- _GOAL_
Extract all records. Keep each one exact.

Dataset items
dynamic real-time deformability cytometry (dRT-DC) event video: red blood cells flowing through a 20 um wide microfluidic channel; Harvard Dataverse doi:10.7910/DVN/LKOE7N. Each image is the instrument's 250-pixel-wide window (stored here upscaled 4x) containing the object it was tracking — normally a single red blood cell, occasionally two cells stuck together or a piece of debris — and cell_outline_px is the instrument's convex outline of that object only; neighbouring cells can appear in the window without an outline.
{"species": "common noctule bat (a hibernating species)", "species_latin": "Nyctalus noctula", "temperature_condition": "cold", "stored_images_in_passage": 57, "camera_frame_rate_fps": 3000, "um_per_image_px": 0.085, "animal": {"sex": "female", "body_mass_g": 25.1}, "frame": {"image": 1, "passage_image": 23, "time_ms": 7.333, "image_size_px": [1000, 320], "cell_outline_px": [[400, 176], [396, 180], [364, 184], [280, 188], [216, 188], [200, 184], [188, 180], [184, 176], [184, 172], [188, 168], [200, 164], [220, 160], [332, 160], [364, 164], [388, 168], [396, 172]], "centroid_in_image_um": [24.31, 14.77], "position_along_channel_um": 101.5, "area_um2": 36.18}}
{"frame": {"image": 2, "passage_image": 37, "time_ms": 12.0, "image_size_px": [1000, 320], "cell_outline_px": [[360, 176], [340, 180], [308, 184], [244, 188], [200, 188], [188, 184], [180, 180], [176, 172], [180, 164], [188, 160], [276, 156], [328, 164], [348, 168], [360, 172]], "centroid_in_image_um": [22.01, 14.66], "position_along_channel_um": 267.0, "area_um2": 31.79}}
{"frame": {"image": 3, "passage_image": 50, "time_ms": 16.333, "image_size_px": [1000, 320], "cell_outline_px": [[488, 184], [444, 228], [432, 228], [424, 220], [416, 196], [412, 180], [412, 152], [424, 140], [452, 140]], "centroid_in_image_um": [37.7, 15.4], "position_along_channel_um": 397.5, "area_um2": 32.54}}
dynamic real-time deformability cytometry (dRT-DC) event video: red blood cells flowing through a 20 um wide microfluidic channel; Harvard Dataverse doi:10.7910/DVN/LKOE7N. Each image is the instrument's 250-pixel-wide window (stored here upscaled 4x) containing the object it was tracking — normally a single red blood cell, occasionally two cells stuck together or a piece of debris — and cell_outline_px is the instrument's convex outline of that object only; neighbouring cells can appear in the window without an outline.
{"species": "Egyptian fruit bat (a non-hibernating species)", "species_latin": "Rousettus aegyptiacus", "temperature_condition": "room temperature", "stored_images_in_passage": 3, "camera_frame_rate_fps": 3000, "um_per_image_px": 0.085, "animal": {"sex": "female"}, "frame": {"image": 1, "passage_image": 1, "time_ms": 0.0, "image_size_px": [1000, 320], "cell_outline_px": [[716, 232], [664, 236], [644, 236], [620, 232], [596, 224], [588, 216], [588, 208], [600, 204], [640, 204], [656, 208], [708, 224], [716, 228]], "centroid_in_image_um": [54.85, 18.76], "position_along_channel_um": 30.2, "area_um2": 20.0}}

- _EXERCISE RESPONSE_
dynamic real-time deformability cytometry (dRT-DC) event video: red blood cells flowing through a 20 um wide microfluidic channel; Harvard Dataverse doi:10.7910/DVN/LKOE7N. Each image is the instrument's 250-pixel-wide window (stored here upscaled 4x) containing the object it was tracking — normally a single red blood cell, occasionally two cells stuck together or a piece of debris — and cell_outline_px is the instrument's convex outline of that object only; neighbouring cells can appear in the window without an outline.
{"species": "common noctule bat (a hibernating species)", "species_latin": "Nyctalus noctula", "temperature_condition": "cold", "stored_images_in_passage": 57, "camera_frame_rate_fps": 3000, "um_per_image_px": 0.085, "animal": {"sex": "female", "body_mass_g": 25.1}, "frame": {"image": 1, "passage_image": 23, "time_ms": 7.333, "image_size_px": [1000, 320], "cell_outline_px": [[400, 176], [396, 180], [364, 184], [280, 188], [216, 188], [200, 184], [188, 180], [184, 176], [184, 172], [188, 168], [200, 164], [220, 160], [332, 160], [364, 164], [388, 168], [396, 172]], "centroid_in_image_um": [24.31, 14.77], "position_along_channel_um": 101.5, "area_um2": 36.18}}
{"frame": {"image": 2, "passage_image": 37, "time_ms": 12.0, "image_size_px": [1000, 320], "cell_outline_px": [[360, 176], [340, 180], [308, 184], [244, 188], [200, 188], [188, 184], [180, 180], [176, 172], [180, 164], [188, 160], [276, 156], [328, 164], [348, 168], [360, 172]], "centroid_in_image_um": [22.01, 14.66], "position_along_channel_um": 267.0, "area_um2": 31.79}}
{"frame": {"image": 3, "passage_image": 50, "time_ms": 16.333, "image_size_px": [1000, 320], "cell_outline_px": [[488, 184], [444, 228], [432, 228], [424, 220], [416, 196], [412, 180], [412, 152], [424, 140], [452, 140]], "centroid_in_image_um": [37.7, 15.4], "position_along_channel_um": 397.5, "area_um2": 32.54}}
dynamic real-time deformability cytometry (dRT-DC) event video: red blood cells flowing through a 20 um wide microfluidic channel; Harvard Dataverse doi:10.7910/DVN/LKOE7N. Each image is the instrument's 250-pixel-wide window (stored here upscaled 4x) containing the object it was tracking — normally a single red blood cell, occasionally two cells stuck together or a piece of debris — and cell_outline_px is the instrument's convex outline of that object only; neighbouring cells can appear in the window without an outline.
{"species": "Egyptian fruit bat (a non-hibernating species)", "species_latin": "Rousettus aegyptiacus", "temperature_condition": "room temperature", "stored_images_in_passage": 3, "camera_frame_rate_fps": 3000, "um_per_image_px": 0.085, "animal": {"sex": "female"}, "frame": {"image": 1, "passage_image": 1, "time_ms": 0.0, "image_size_px": [1000, 320], "cell_outline_px": [[716, 232], [664, 236], [644, 236], [620, 232], [596, 224], [588, 216], [588, 208], [600, 204], [640, 204], [656, 208], [708, 224], [716, 228]], "centroid_in_image_um": [54.85, 18.76], "position_along_channel_um": 30.2, "area_um2": 20.0}}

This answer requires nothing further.